Automating the Automators
I’ve heard repeatedly from people in this industry that what we need is a single interface to our infrastructure. For status monitoring, perhaps that’s best represented by the ubiquitous “Single Pane of Glass” (Drink!); for general network management, perhaps it’s a Manager of Managers (MoM); and for infrastructure configuration it’s, well, that’s where it gets tricky.
Configurator of Configurators
I was once hopeful of a future where I could configure and monitor any network device I wanted using a standardized operational interface, courtesy of the efforts of OpenConfig. If you’ve not heard of this before, you can check out an introduction to OpenConfig I wrote in early 2016. However, after a really promising start with lots of activity, OpenConfig appears to have gone dark; there are no updates on the site, the copyright notice still says 2016, the latest “News” was a 2015 year-end round-up, and there’s really little to learn about any progress that might have been made. OpenConfig is a mysterious and powerful project, and its mystery is only exceeded by its power.
SNMP Mk II?
I mention OpenConfig because one of the biggest battles that project faced was to to reconcile the desire for consistency across multiple vendors’ equipment while still permitting each vendor to have their own proprietary features. Looking back, SNMP started off the right way too by having a standard MIB where everybody would store, say, network information, but it became clear quite quickly that this standard didn’t support the vendors’ needs sufficiently. Instead, they started putting all the useful information in their own data structures within an Enterprise MIB specific to the vendor’s implementation. Consequently, with SNMP, the idea of commonality has almost been reduced to being able to query the hostname and some very basic information. If OpenConfig goes the same way, then it will have solved very little of the original problem.
Puppet faces a similar problem in that its whole architecture is based on the idea that you can tell any device to do something, and not need to worry about how it’s actually accomplished by the agent. This works well with the basic, common commands that apply to all infrastructure devices (say, configuring an access VLAN on a switchport), but the moment things get vendor-specific, it gets more difficult.

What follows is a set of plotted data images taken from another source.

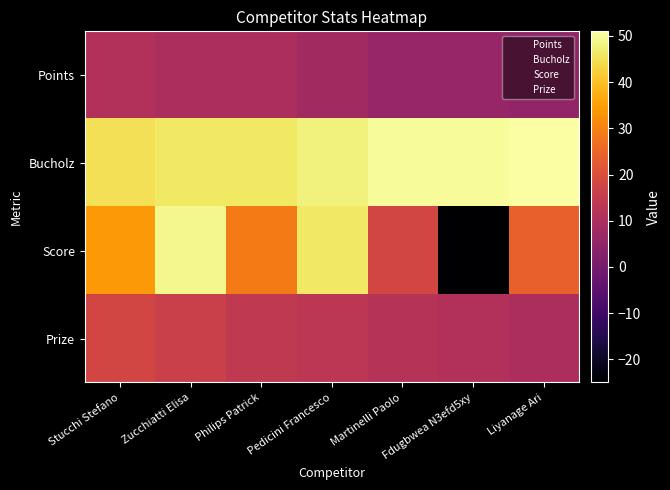

Rank the series at Philips Patrick from highest to lowest value.

Bucholz, Score, Prize, Points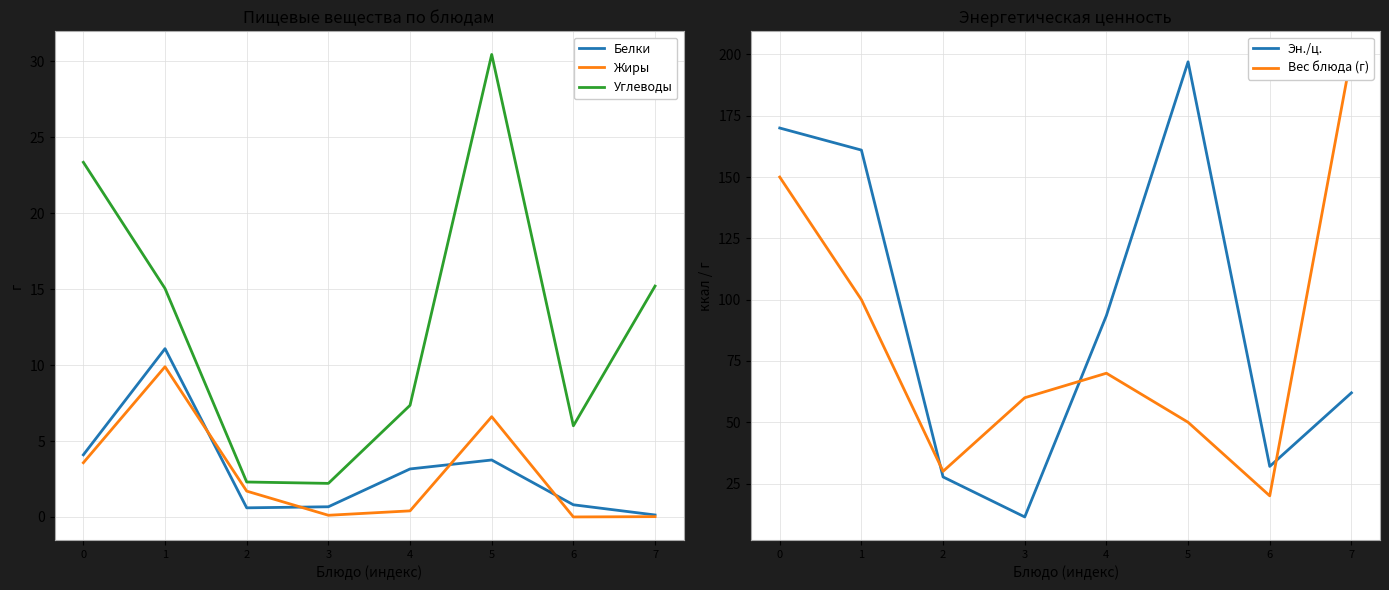

Is this an area chart (filled region under the line)?

No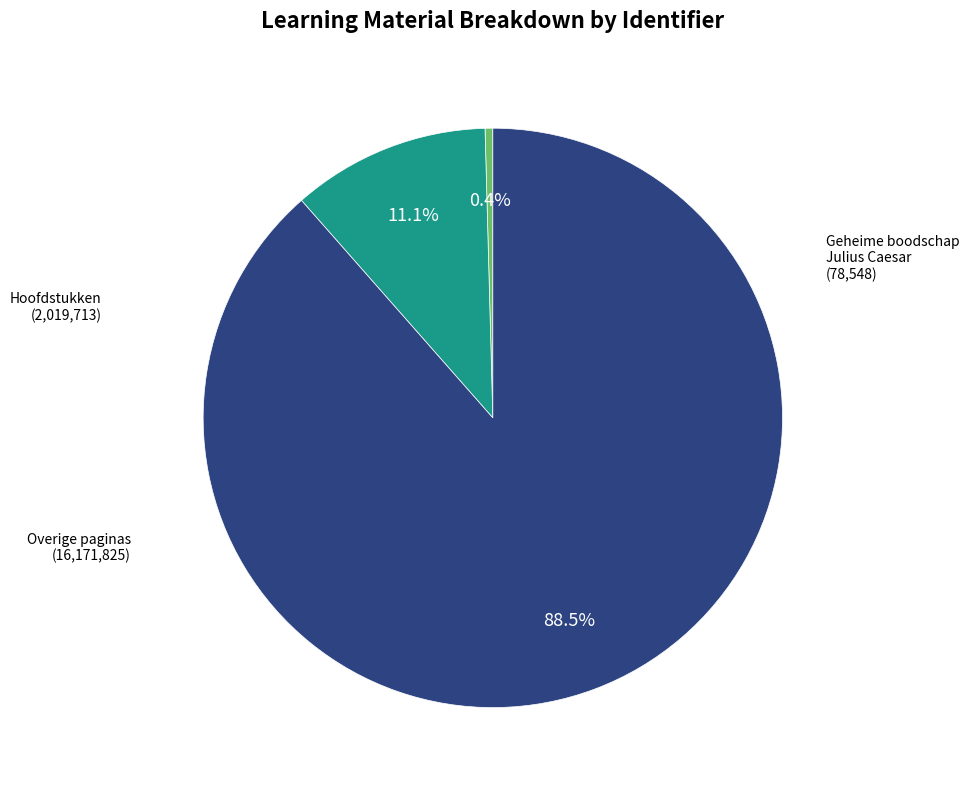

To the nearest percent, what is the average slice percentage?

33%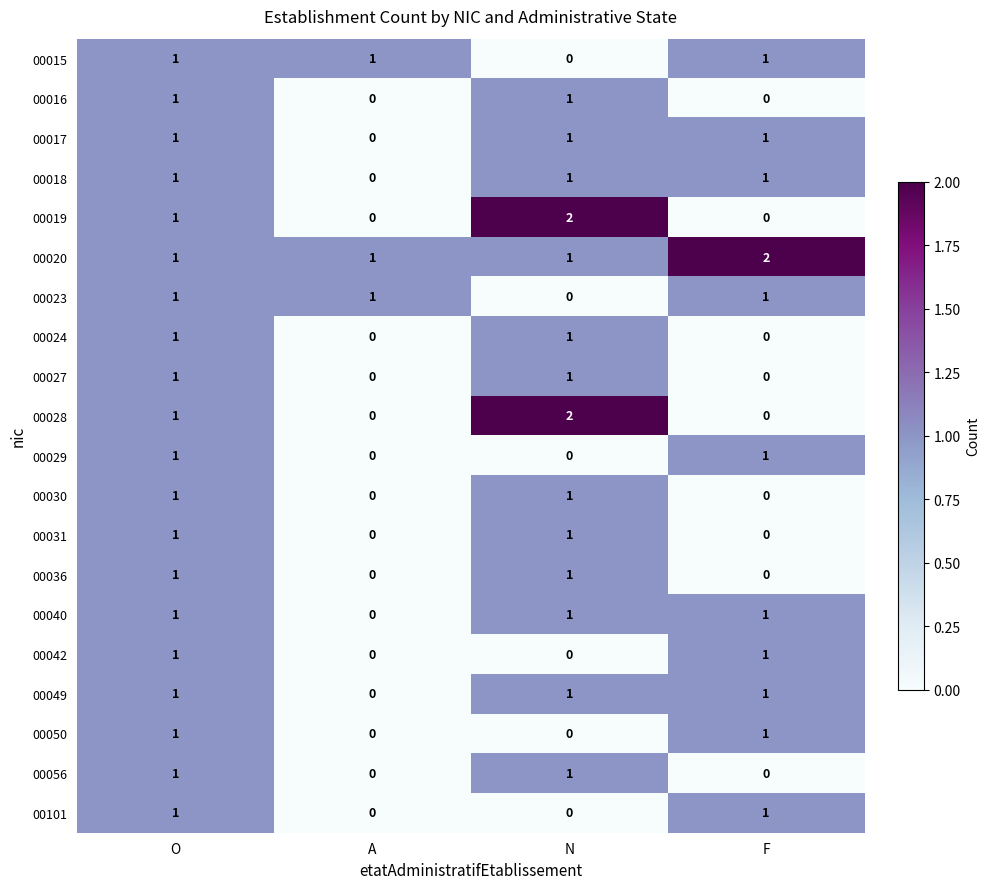

What is the sum of all 00017 values?

3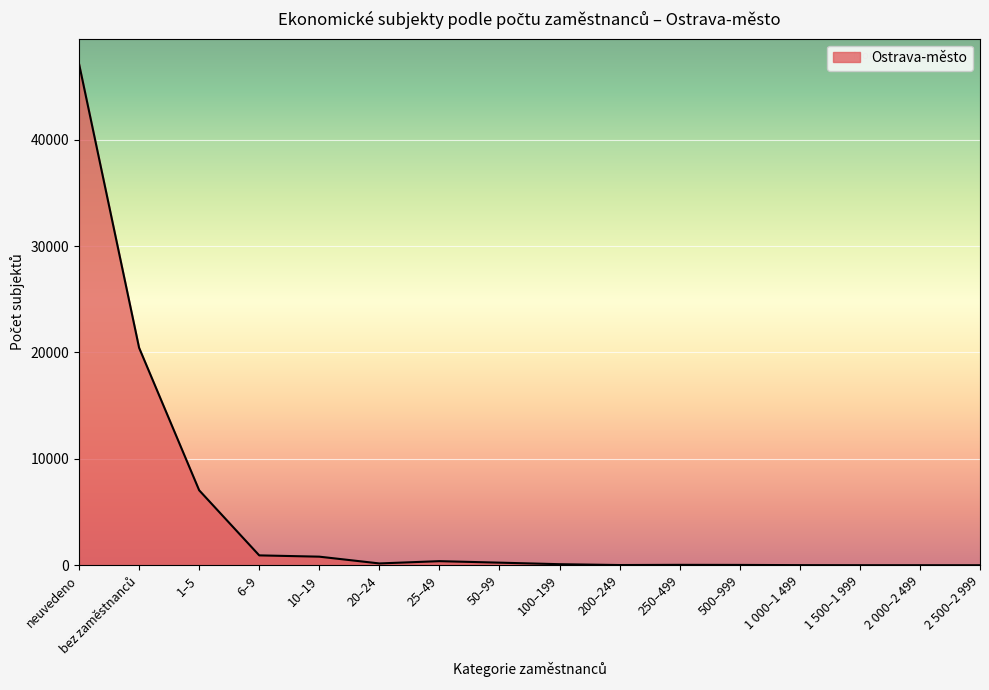

What is the difference between the maximum and minimum values?

47141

It should therefore be fairly obvious that to write a tool that can fully automate a typical homogeneous infrastructure (that is, containing a mix of device types from multiple vendors) is potentially an incredibly steep task. Presenting a heterogeneous-style front end to configure a homogeneous infrastructure is tricky at best, and to create a single, bespoke tool to accomplish this would require skills in every platform and configuration type in use. The fact that there isn’t even a common transport and protocol that can be used to configure all the devices is a huge pain, and the subject of another post coming soon. But what choice do we have?
APIs Calling APIs
One of solutions I proposed to the silo problem is for each team to provide documented APIs to their tools so that other teams can include those elements within their own workflows. Most likely, within a technical area, things may work best if a similar approach is used:
Arguably the Translation API could itself contain the device-specific code, but there’s no getting around the fact that each vendor’s equipment will require a different syntax, protocol, and transport. As such, that complexity should not be in the orchestration tools themselves but should be hidden behind a layer of abstraction (in this case, the translation API). In this example, the translation API changes the Cisco spanning-tree “portfast” into a more generic “edge” type:
There’s also no way to avoid the exact problem faced by OpenConfig, that some vendors, models, features, or licenses, will offer capabilities not offered by others. OpenConfig aimed to make this even simpler, by pushing that Translation API right down to the device itself, creating a lingua franca for all requests to the device. However, until that glorious day arrives, and all devices have been upgraded to code supporting such awesomeness, there’s a stark fact that should be considered:
Most automation in homogeneous environments will, by necessity, cater to the lowest common denominator.
Lowest of the Low
Let’s think about that for a moment. If we want automation to function across our varied inventory, then the fact that it ends up catering to the lowest common denominator means that it should be possible to deploy almost any equipment into the network, because the fancy proprietary features aren’t going to be used by automation. While that sounds dangerously like ad-copy for white box switching, the fact remains that if any port on the network can be configured the same way (using an API) then the reality of which hardware is deployed in the field is only a matter of whether or not a device-specific API can be created to act as middleware between the scripts and the device. That could almost open up a whole new way of thinking about our networks…
Abstract the Abstraction
Will we end up dumbing down our networks to allow this kind of heterogeneous operation of homogeneous networks? I don’t know, but it seems to me that as soon as there’s a feature disparity between two devices with a similar role in the network, we end up looking right back at the LCD.
I’m a fan of creating abstractions to abstractions, so that—as much as possible—the dirty details are hidden well out of sight. And while it would be lovely to think that all vendors will eventually deploy a single interface that our tools can talk to, until that point, we’re on the hook to provide those translations, and to build that common language for our configuration and monitoring needs.
Qu’est-ce qui pourrait mal se passer?